Plain-text document sources
####

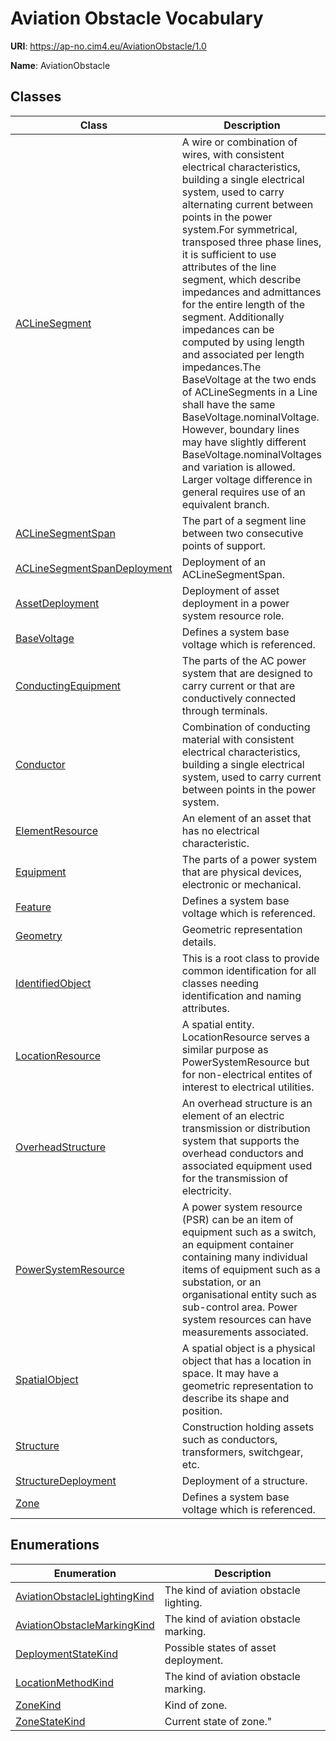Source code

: # Aviation Obstacle Vocabulary

**URI**: https://ap-no.cim4.eu/AviationObstacle/1.0

**Name**: AviationObstacle

## Classes

| Class | Description |
| --- | --- |
| [ACLineSegment](ACLineSegment.md) | A wire or combination of wires, with consistent electrical characteristics, building a single electrical system, used to carry alternating current between points in the power system.For symmetrical, transposed three phase lines, it is sufficient to use attributes of the line segment, which describe impedances and admittances for the entire length of the segment.  Additionally impedances can be computed by using length and associated per length impedances.The BaseVoltage at the two ends of ACLineSegments in a Line shall have the same BaseVoltage.nominalVoltage. However, boundary lines may have slightly different BaseVoltage.nominalVoltages and variation is allowed. Larger voltage difference in general requires use of an equivalent branch. |
| [ACLineSegmentSpan](ACLineSegmentSpan.md) | The part of a segment line between two consecutive points of support. |
| [ACLineSegmentSpanDeployment](ACLineSegmentSpanDeployment.md) | Deployment of an ACLineSegmentSpan. |
| [AssetDeployment](AssetDeployment.md) | Deployment of asset deployment in a power system resource role. |
| [BaseVoltage](BaseVoltage.md) | Defines a system base voltage which is referenced. |
| [ConductingEquipment](ConductingEquipment.md) | The parts of the AC power system that are designed to carry current or that are conductively connected through terminals. |
| [Conductor](Conductor.md) | Combination of conducting material with consistent electrical characteristics, building a single electrical system, used to carry current between points in the power system. |
| [ElementResource](ElementResource.md) | An element of an asset that has no electrical characteristic. |
| [Equipment](Equipment.md) | The parts of a power system that are physical devices, electronic or mechanical. |
| [Feature](Feature.md) | Defines a system base voltage which is referenced. |
| [Geometry](Geometry.md) | Geometric representation details. |
| [IdentifiedObject](IdentifiedObject.md) | This is a root class to provide common identification for all classes needing identification and naming attributes. |
| [LocationResource](LocationResource.md) | A spatial entity. LocationResource serves a similar purpose as PowerSystemResource but for non-electrical entites of interest to electrical utilities. |
| [OverheadStructure](OverheadStructure.md) | An overhead structure is an element of an electric transmission or distribution system that supports the overhead conductors and associated equipment used for the transmission of electricity. |
| [PowerSystemResource](PowerSystemResource.md) | A power system resource (PSR) can be an item of equipment such as a switch, an equipment container containing many individual items of equipment such as a substation, or an organisational entity such as sub-control area. Power system resources can have measurements associated. |
| [SpatialObject](SpatialObject.md) | A spatial object is a physical object that has a location in space. It may have a geometric representation to describe its shape and position. |
| [Structure](Structure.md) | Construction holding assets such as conductors, transformers, switchgear, etc. |
| [StructureDeployment](StructureDeployment.md) | Deployment of a structure. |
| [Zone](Zone.md) | Defines a system base voltage which is referenced. |


## Enumerations

| Enumeration | Description |
| --- | --- |
| [AviationObstacleLightingKind](AviationObstacleLightingKind.md) | The kind of aviation obstacle lighting. |
| [AviationObstacleMarkingKind](AviationObstacleMarkingKind.md) | The kind of aviation obstacle marking. |
| [DeploymentStateKind](DeploymentStateKind.md) | Possible states of asset deployment. |
| [LocationMethodKind](LocationMethodKind.md) | The kind of aviation obstacle marking. |
| [ZoneKind](ZoneKind.md) | Kind of zone. |
| [ZoneStateKind](ZoneStateKind.md) | Current state of zone." |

####

[Directions for this task]
Reproduce every line of the records above word for word, leaving out the pictures.

[Response]
Source code

: # Aviation Obstacle Vocabulary

**URI**: https://ap-no.cim4.eu/AviationObstacle/1.0

**Name**: AviationObstacle

## Classes

| Class | Description |
| --- | --- |
| [ACLineSegment](ACLineSegment.md) | A wire or combination of wires, with consistent electrical characteristics, building a single electrical system, used to carry alternating current between points in the power system.For symmetrical, transposed three phase lines, it is sufficient to use attributes of the line segment, which describe impedances and admittances for the entire length of the segment.  Additionally impedances can be computed by using length and associated per length impedances.The BaseVoltage at the two ends of ACLineSegments in a Line shall have the same BaseVoltage.nominalVoltage. However, boundary lines may have slightly different BaseVoltage.nominalVoltages and variation is allowed. Larger voltage difference in general requires use of an equivalent branch. |
| [ACLineSegmentSpan](ACLineSegmentSpan.md) | The part of a segment line between two consecutive points of support. |
| [ACLineSegmentSpanDeployment](ACLineSegmentSpanDeployment.md) | Deployment of an ACLineSegmentSpan. |
| [AssetDeployment](AssetDeployment.md) | Deployment of asset deployment in a power system resource role. |
| [BaseVoltage](BaseVoltage.md) | Defines a system base voltage which is referenced. |
| [ConductingEquipment](ConductingEquipment.md) | The parts of the AC power system that are designed to carry current or that are conductively connected through terminals. |
| [Conductor](Conductor.md) | Combination of conducting material with consistent electrical characteristics, building a single electrical system, used to carry current between points in the power system. |
| [ElementResource](ElementResource.md) | An element of an asset that has no electrical characteristic. |
| [Equipment](Equipment.md) | The parts of a power system that are physical devices, electronic or mechanical. |
| [Feature](Feature.md) | Defines a system base voltage which is referenced. |
| [Geometry](Geometry.md) | Geometric representation details. |
| [IdentifiedObject](IdentifiedObject.md) | This is a root class to provide common identification for all classes needing identification and naming attributes. |
| [LocationResource](LocationResource.md) | A spatial entity. LocationResource serves a similar purpose as PowerSystemResource but for non-electrical entites of interest to electrical utilities. |
| [OverheadStructure](OverheadStructure.md) | An overhead structure is an element of an electric transmission or distribution system that supports the overhead conductors and associated equipment used for the transmission of electricity. |
| [PowerSystemResource](PowerSystemResource.md) | A power system resource (PSR) can be an item of equipment such as a switch, an equipment container containing many individual items of equipment such as a substation, or an organisational entity such as sub-control area. Power system resources can have measurements associated. |
| [SpatialObject](SpatialObject.md) | A spatial object is a physical object that has a location in space. It may have a geometric representation to describe its shape and position. |
| [Structure](Structure.md) | Construction holding assets such as conductors, transformers, switchgear, etc. |
| [StructureDeployment](StructureDeployment.md) | Deployment of a structure. |
| [Zone](Zone.md) | Defines a system base voltage which is referenced. |


## Enumerations

| Enumeration | Description |
| --- | --- |
| [AviationObstacleLightingKind](AviationObstacleLightingKind.md) | The kind of aviation obstacle lighting. |
| [AviationObstacleMarkingKind](AviationObstacleMarkingKind.md) | The kind of aviation obstacle marking. |
| [DeploymentStateKind](DeploymentStateKind.md) | Possible states of asset deployment. |
| [LocationMethodKind](LocationMethodKind.md) | The kind of aviation obstacle marking. |
| [ZoneKind](ZoneKind.md) | Kind of zone. |
| [ZoneStateKind](ZoneStateKind.md) | Current state of zone." |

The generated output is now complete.